Am 3. August soll der Prozess gegen Mubarak stattfinden, nicht vor einem eigens eingerichteten Tribunal, sondern vor dem normalen Strafgericht in Kairo. Zwar ist nicht sicher, ob Mubarak erscheint, ob das Gericht den Prozess nicht vertagt, aber wenn es so weit ist, dann wird es nicht nur um Korruption und Veruntreuung von Geldern gehen. Ein Anklagepunkt ist die Tötung und Verletzung unbewaffneter Demonstranten. Es geht also auch um jene Schüsse, die daran schuld sind, dass Elsaaidy seinen Arm vielleicht nie wieder richtig bewegen kann.

Vor zwei Wochen hat Elsaaidys Anwalt in Kairo ihn als Nebenkläger angemeldet, etwa 800 solcher Klagen liegen dem Gericht vor. Wird das bewilligt, darf er für Elsaaidy beim Prozess Zeugen befragen und Anhörung beantragen, und vielleicht bekommt er sogar eine symbolische Entschädigung. Bis zu einem Zivilprozess wird es aber noch Jahre dauern. Und für den Fall, dass das alles nicht hilft, hat Elsaaidy jetzt auch eine Berliner Menschenrechtsorganisation eingeschaltet. Das European Center for Constitutional and Human Rights hat seinen Fall an verschiedene UN-Sonderberichterstatter geschickt. Es bittet, Druck auszuüben auf Ägypten, dass Männer wie Elsaaidy medizinische Soforthilfe erhalten, ein kurzfristiges Darlehen und irgendwann eine Entschädigung.

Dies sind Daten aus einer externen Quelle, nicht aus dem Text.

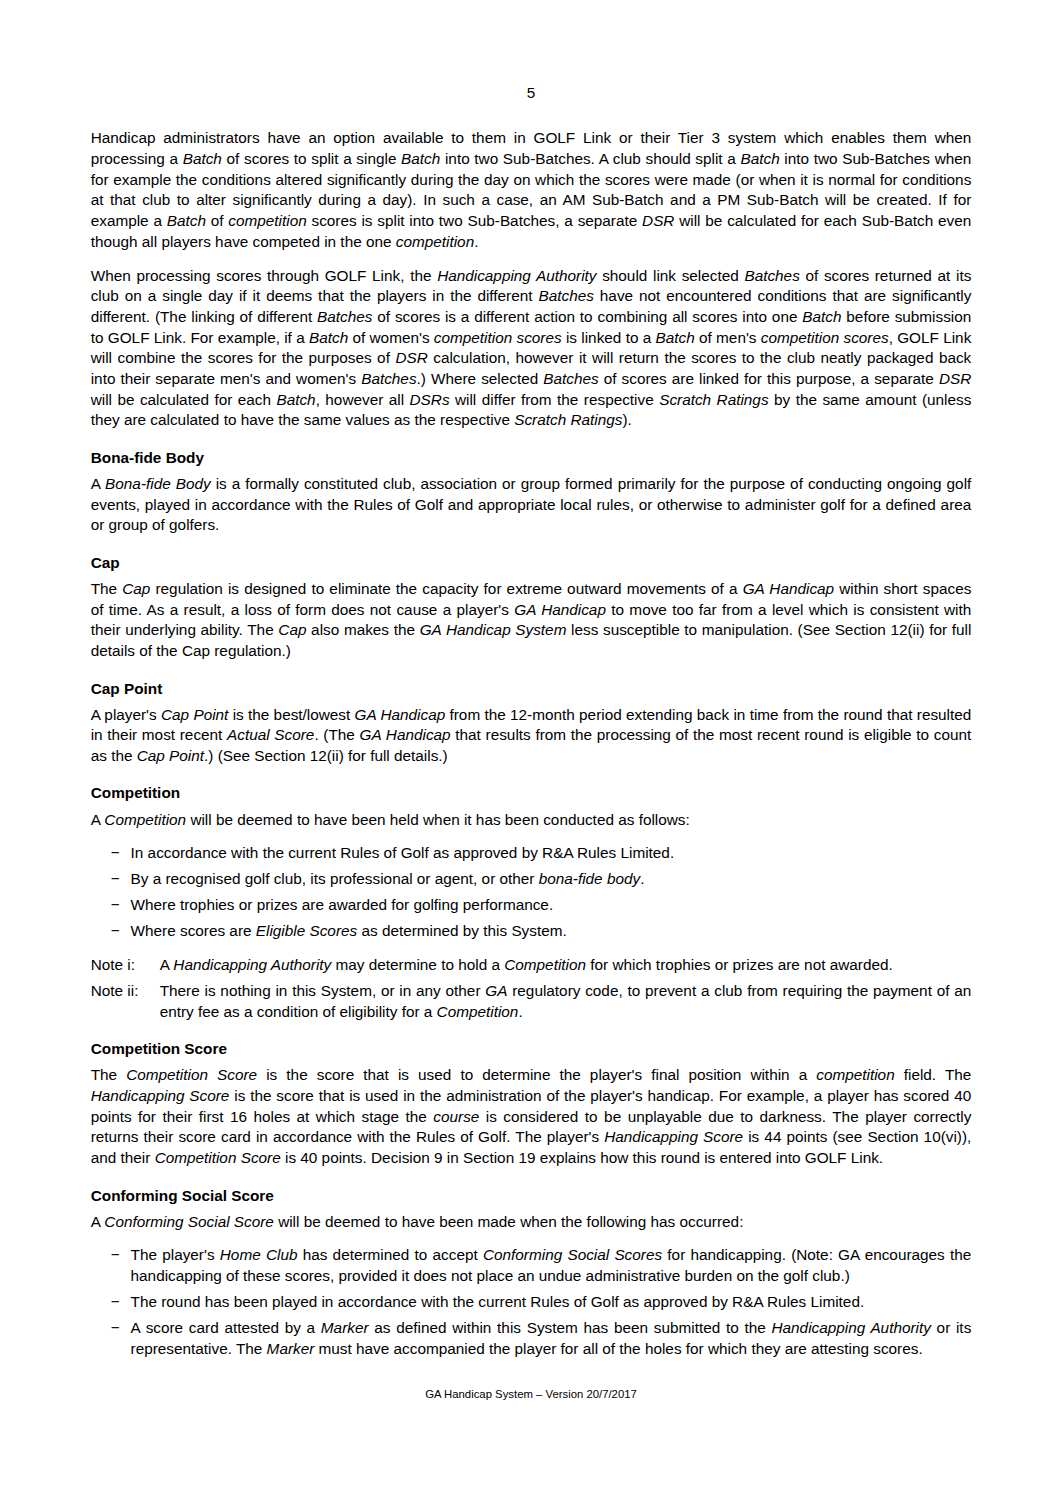5
Handicap administrators have an option available to them in GOLF Link or their Tier 3 system which enables them when processing a Batch of scores to split a single Batch into two Sub-Batches. A club should split a Batch into two Sub-Batches when for example the conditions altered significantly during the day on which the scores were made (or when it is normal for conditions at that club to alter significantly during a day). In such a case, an AM Sub-Batch and a PM Sub-Batch will be created. If for example a Batch of competition scores is split into two Sub-Batches, a separate DSR will be calculated for each Sub-Batch even though all players have competed in the one competition.
When processing scores through GOLF Link, the Handicapping Authority should link selected Batches of scores returned at its club on a single day if it deems that the players in the different Batches have not encountered conditions that are significantly different. (The linking of different Batches of scores is a different action to combining all scores into one Batch before submission to GOLF Link. For example, if a Batch of women's competition scores is linked to a Batch of men's competition scores, GOLF Link will combine the scores for the purposes of DSR calculation, however it will return the scores to the club neatly packaged back into their separate men's and women's Batches.) Where selected Batches of scores are linked for this purpose, a separate DSR will be calculated for each Batch, however all DSRs will differ from the respective Scratch Ratings by the same amount (unless they are calculated to have the same values as the respective Scratch Ratings).
Bona-fide Body
A Bona-fide Body is a formally constituted club, association or group formed primarily for the purpose of conducting ongoing golf events, played in accordance with the Rules of Golf and appropriate local rules, or otherwise to administer golf for a defined area or group of golfers.
Cap
The Cap regulation is designed to eliminate the capacity for extreme outward movements of a GA Handicap within short spaces of time. As a result, a loss of form does not cause a player's GA Handicap to move too far from a level which is consistent with their underlying ability. The Cap also makes the GA Handicap System less susceptible to manipulation. (See Section 12(ii) for full details of the Cap regulation.)
Cap Point
A player's Cap Point is the best/lowest GA Handicap from the 12-month period extending back in time from the round that resulted in their most recent Actual Score. (The GA Handicap that results from the processing of the most recent round is eligible to count as the Cap Point.) (See Section 12(ii) for full details.)
Competition
A Competition will be deemed to have been held when it has been conducted as follows:
In accordance with the current Rules of Golf as approved by R&A Rules Limited.
By a recognised golf club, its professional or agent, or other bona-fide body.
Where trophies or prizes are awarded for golfing performance.
Where scores are Eligible Scores as determined by this System.
Note i: A Handicapping Authority may determine to hold a Competition for which trophies or prizes are not awarded.
Note ii: There is nothing in this System, or in any other GA regulatory code, to prevent a club from requiring the payment of an entry fee as a condition of eligibility for a Competition.
Competition Score
The Competition Score is the score that is used to determine the player's final position within a competition field. The Handicapping Score is the score that is used in the administration of the player's handicap. For example, a player has scored 40 points for their first 16 holes at which stage the course is considered to be unplayable due to darkness. The player correctly returns their score card in accordance with the Rules of Golf. The player's Handicapping Score is 44 points (see Section 10(vi)), and their Competition Score is 40 points. Decision 9 in Section 19 explains how this round is entered into GOLF Link.
Conforming Social Score
A Conforming Social Score will be deemed to have been made when the following has occurred:
The player's Home Club has determined to accept Conforming Social Scores for handicapping. (Note: GA encourages the handicapping of these scores, provided it does not place an undue administrative burden on the golf club.)
The round has been played in accordance with the current Rules of Golf as approved by R&A Rules Limited.
A score card attested by a Marker as defined within this System has been submitted to the Handicapping Authority or its representative. The Marker must have accompanied the player for all of the holes for which they are attesting scores.
GA Handicap System – Version 20/7/2017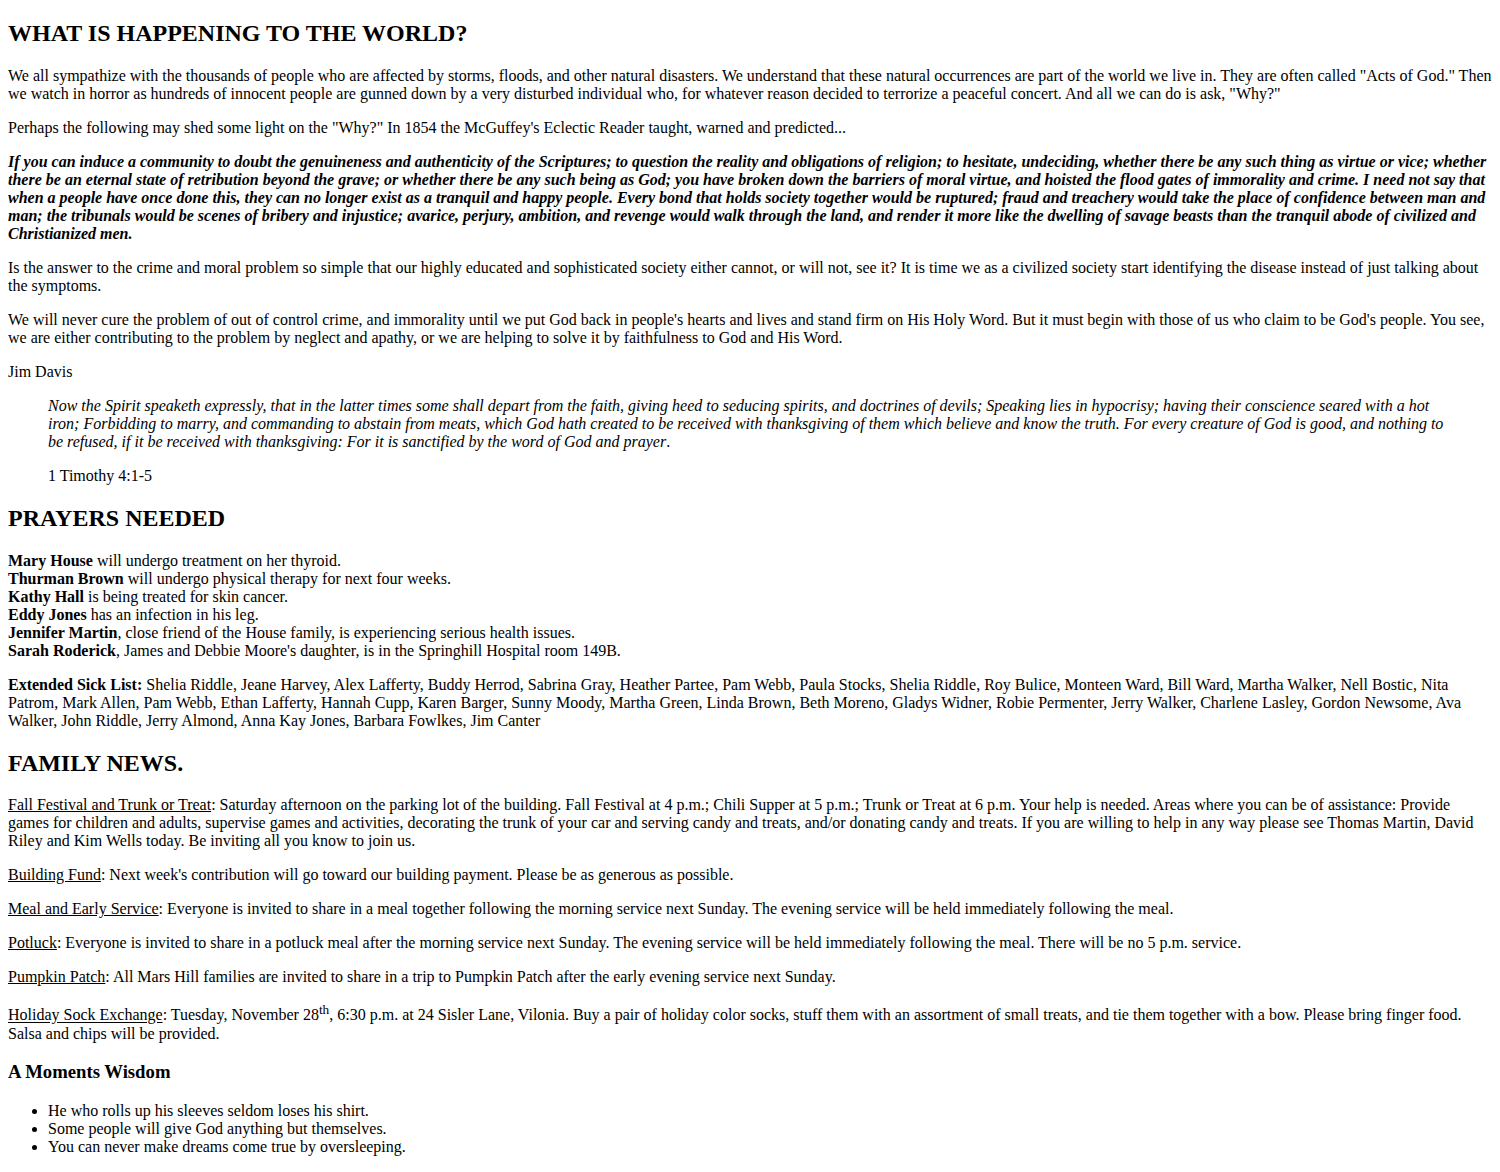WHAT IS HAPPENING TO THE WORLD?
We all sympathize with the thousands of people who are affected by storms, floods, and other natural disasters. We understand that these natural occurrences are part of the world we live in. They are often called "Acts of God." Then we watch in horror as hundreds of innocent people are gunned down by a very disturbed individual who, for whatever reason decided to terrorize a peaceful concert. And all we can do is ask, "Why?"
Perhaps the following may shed some light on the "Why?" In 1854 the McGuffey's Eclectic Reader taught, warned and predicted...
If you can induce a community to doubt the genuineness and authenticity of the Scriptures; to question the reality and obligations of religion; to hesitate, undeciding, whether there be any such thing as virtue or vice; whether there be an eternal state of retribution beyond the grave; or whether there be any such being as God; you have broken down the barriers of moral virtue, and hoisted the flood gates of immorality and crime. I need not say that when a people have once done this, they can no longer exist as a tranquil and happy people. Every bond that holds society together would be ruptured; fraud and treachery would take the place of confidence between man and man; the tribunals would be scenes of bribery and injustice; avarice, perjury, ambition, and revenge would walk through the land, and render it more like the dwelling of savage beasts than the tranquil abode of civilized and Christianized men.
Is the answer to the crime and moral problem so simple that our highly educated and sophisticated society either cannot, or will not, see it? It is time we as a civilized society start identifying the disease instead of just talking about the symptoms.
We will never cure the problem of out of control crime, and immorality until we put God back in people's hearts and lives and stand firm on His Holy Word. But it must begin with those of us who claim to be God's people. You see, we are either contributing to the problem by neglect and apathy, or we are helping to solve it by faithfulness to God and His Word.
Jim Davis
Now the Spirit speaketh expressly, that in the latter times some shall depart from the faith, giving heed to seducing spirits, and doctrines of devils; Speaking lies in hypocrisy; having their conscience seared with a hot iron; Forbidding to marry, and commanding to abstain from meats, which God hath created to be received with thanksgiving of them which believe and know the truth. For every creature of God is good, and nothing to be refused, if it be received with thanksgiving: For it is sanctified by the word of God and prayer.
1 Timothy 4:1-5
PRAYERS NEEDED
Mary House will undergo treatment on her thyroid.
Thurman Brown will undergo physical therapy for next four weeks.
Kathy Hall is being treated for skin cancer.
Eddy Jones has an infection in his leg.
Jennifer Martin, close friend of the House family, is experiencing serious health issues.
Sarah Roderick, James and Debbie Moore's daughter, is in the Springhill Hospital room 149B.
Extended Sick List: Shelia Riddle, Jeane Harvey, Alex Lafferty, Buddy Herrod, Sabrina Gray, Heather Partee, Pam Webb, Paula Stocks, Shelia Riddle, Roy Bulice, Monteen Ward, Bill Ward, Martha Walker, Nell Bostic, Nita Patrom, Mark Allen, Pam Webb, Ethan Lafferty, Hannah Cupp, Karen Barger, Sunny Moody, Martha Green, Linda Brown, Beth Moreno, Gladys Widner, Robie Permenter, Jerry Walker, Charlene Lasley, Gordon Newsome, Ava Walker, John Riddle, Jerry Almond, Anna Kay Jones, Barbara Fowlkes, Jim Canter
FAMILY NEWS.
Fall Festival and Trunk or Treat: Saturday afternoon on the parking lot of the building. Fall Festival at 4 p.m.; Chili Supper at 5 p.m.; Trunk or Treat at 6 p.m. Your help is needed. Areas where you can be of assistance: Provide games for children and adults, supervise games and activities, decorating the trunk of your car and serving candy and treats, and/or donating candy and treats. If you are willing to help in any way please see Thomas Martin, David Riley and Kim Wells today. Be inviting all you know to join us.
Building Fund: Next week's contribution will go toward our building payment. Please be as generous as possible.
Meal and Early Service: Everyone is invited to share in a meal together following the morning service next Sunday. The evening service will be held immediately following the meal.
Potluck: Everyone is invited to share in a potluck meal after the morning service next Sunday. The evening service will be held immediately following the meal. There will be no 5 p.m. service.
Pumpkin Patch: All Mars Hill families are invited to share in a trip to Pumpkin Patch after the early evening service next Sunday.
Holiday Sock Exchange: Tuesday, November 28th, 6:30 p.m. at 24 Sisler Lane, Vilonia. Buy a pair of holiday color socks, stuff them with an assortment of small treats, and tie them together with a bow. Please bring finger food. Salsa and chips will be provided.
A Moments Wisdom
He who rolls up his sleeves seldom loses his shirt.
Some people will give God anything but themselves.
You can never make dreams come true by oversleeping.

Etwa 8000 Menschen wurden bei den Protesten verletzt, viele von ihnen warten noch immer auf medizinische Versorgung, sie hoffen auf einen Platz auf der Liste, auf ausländische Ärzte. Oft sind sie zu stolz, um nach Geld zu fragen, für ihre Familien, die von ihrem Einkommen abhängig sind.

Am vergangenen Samstag, gegen 15.30 Uhr ist Elsaaidy am Flughafen Schönefeld abgeflogen. Nach Hause, zu seiner Familie, aber auch zu Mubarak. Drei Taschen hat er dabei, eine voll mit Geschenken für seine Kinder. Das ist eine zu viel, aber für Elsaaidy müssen andere Regeln gelten, erklären seine Freunde bei der Gepäckaufgabe, bis sie ihn durchlassen. Er ist doch ein Revolutionsheld.